Меня отпоили густой вкуснющей простоквашей. Дядя Миша участливо спрашивал:
— Ну как головка, легчает? — И, смеясь, пояснял: — Гранёный стакан — это для детей и женщин… А мужики пили из кружек, как в партизанских лесах.
* * *
…Я всё думаю: как же после такой страшной войны — больше тысячи дней и ночей под немцем — этот народ не спился с круга, не пошёл в алкогольный разнос? Та “румачка” ёмкостью 180 г “для детей и женщин” сильно и надолго меня озадачила… Потом, значительно позже, понял: жизнелюбивого, стойкого белоруса ни пулей, ни самогонкой не свалить. Ему надо землю обиходить, хозяйство наладить, детей вырастить, в люди их вывести. А “румачка” — так, для веселья и, само собой, когда долгожданное “вяселле” в доме. Тогда — гуляй, славянская душа!
…На всю мою оставшуюся долгую жизнь стала самой любимой, всё сердце, всю душу захватывающей песня:
Молодость моя, Белоруссия,
Песни партизан, сосны да туман.
Песни партизан, алая заря.
Молодость моя, Белоруссия!
Гражданская казнь
История эта случилась летом 1947 года в послевоенной Восточной Белоруссии, на берегах Днепра, неподалёку от узловой станции Орша, рукой подать до России…
Один из её героев — это я. Другой — белорусский паренёк из рабочего посёлка Барань, что под Оршей, где и располагался наш пионерский лагерь. Его звали Артур Безлюдов. Вот уж имя так имя! Не то что Гена, Геня, Генаша или Серёга, Сергуня, Серж. Просто Артур. Крепко и солидно. А сюсюканье типа “Артюша” ну никак не подходило ему, рослому парню почти шестнадцати лет. Он же, как и другие друзья-белорусы, три года был в оккупации.
Артур — сирота, безотцовщина. Его родитель сложил голову в неравном бою с фашистами, будучи одним из рядовых в боевом соединении знаменитого Константина Заслонова — Героя Советского Союза, руководителя партизанского подполья на станции Орша. Артур, стройный, мускулистый, ловкий, был из числа прирождённых лидеров. Я тогда ещё знать не знал таинственного чарующего слова “харизма”, но немедленно попал под её обаяние, едва познакомившись с Артуром — “бородатым пионером”, как он шутя сам себя называл. И правда, лицо его уже было знакомо с опасной бритвой “Золинген” — её подарил ему кто-то из партизанских друзей отца.

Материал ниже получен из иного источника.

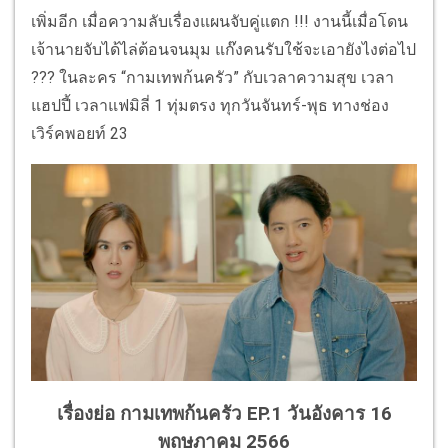
เพิ่มอีก เมื่อความลับเรื่องแผนจับคู่แตก !!! งานนี้เมื่อโดน
เจ้านายจับได้ไล่ต้อนจนมุม แก๊งคนรับใช้จะเอายังไงต่อไป
??? ในละคร “กามเทพก้นครัว” กับเวลาความสุข เวลา
แฮปปี้ เวลาแฟมิลี่ 1 ทุ่มตรง ทุกวันจันทร์-พุธ ทางช่อง
เวิร์คพอยท์ 23
เรื่องย่อ กามเทพก้นครัว EP.1 วันอังคาร 16
พฤษภาคม 2566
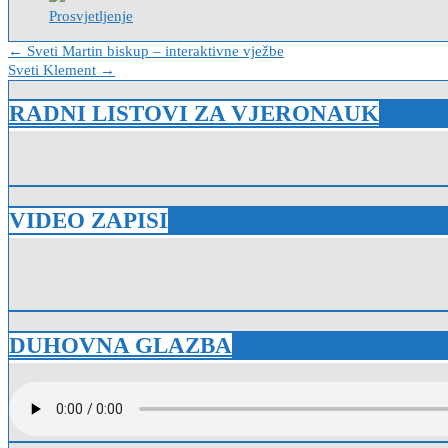
Prosvjetljenje
Navigacija
← Sveti Martin biskup – interaktivne vježbe
Sveti Klement →
objava
RADNI LISTOVI ZA VJERONAUK
VIDEO ZAPISI
DUHOVNA GLAZBA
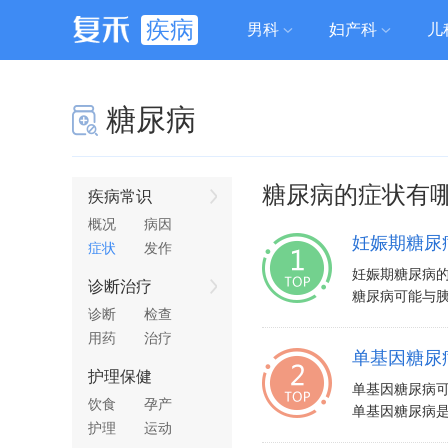
疾病
男科
妇产科
儿
糖尿病
糖尿病的症状有
疾病常识
概况
病因
妊娠期糖尿
症状
发作
妊娠期糖尿病
诊断治疗
糖尿病可能与胰
诊断
检查
用药
治疗
单基因糖尿
护理保健
单基因糖尿病
饮食
孕产
单基因糖尿病是
护理
运动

Вспоминается его мама, Варвара Григорьевна — тихословная вдова, всю свою жизнь посвятившая любимому сыночку, души в нём не чаявшая. Кстати, и она не сюсюкала с ним, называя либо Артура, либо Артур Осипович, от чего новый лагерный друг ещё более возрастал в моих глазах. Я буквально млел от гордости, что из трёх сотен лагерных стриженых головастиков выбор Артура пал именно на меня!
Что такое был наш лагерь? Обычная средняя школа, из классов и коридоров которой выпотрошены длинные тесные парты, учебные доски и пособия (от греха подальше). Теперь классы стали спальнями, человек по тридцать, а нашему отряду старших пионеров досталось аж сорок скрипучих казарменных коек! Замечу на всякий случай, что на одной из первых линеек я был избран председателем совета отряда. Последний раз в жизни.
Пионерлагерь — это ранние, ни свет ни заря, побудки, гомон и суетня в туалетах, летучие хохотки и визгливые подзатыльники тихоням и ябедам, неизбежные пшёнка или манка на завтрак, запиваемые бледным чайком из пузатых чайников. Да, и ещё твёрдые как камень американские галеты на десерт. Это мы, дети победителей, доедали остатки поставок союзников по ленд-лизу. Огромный столовый зал (в обычное время — зал актовый) к концу завтрака наполнялся вдруг таким треском и хрустом, словно дивизия пробиралась сквозь густой ельник, обламывая сухие ветки, утопая сапогами в колючей хвое, покрывающей землю.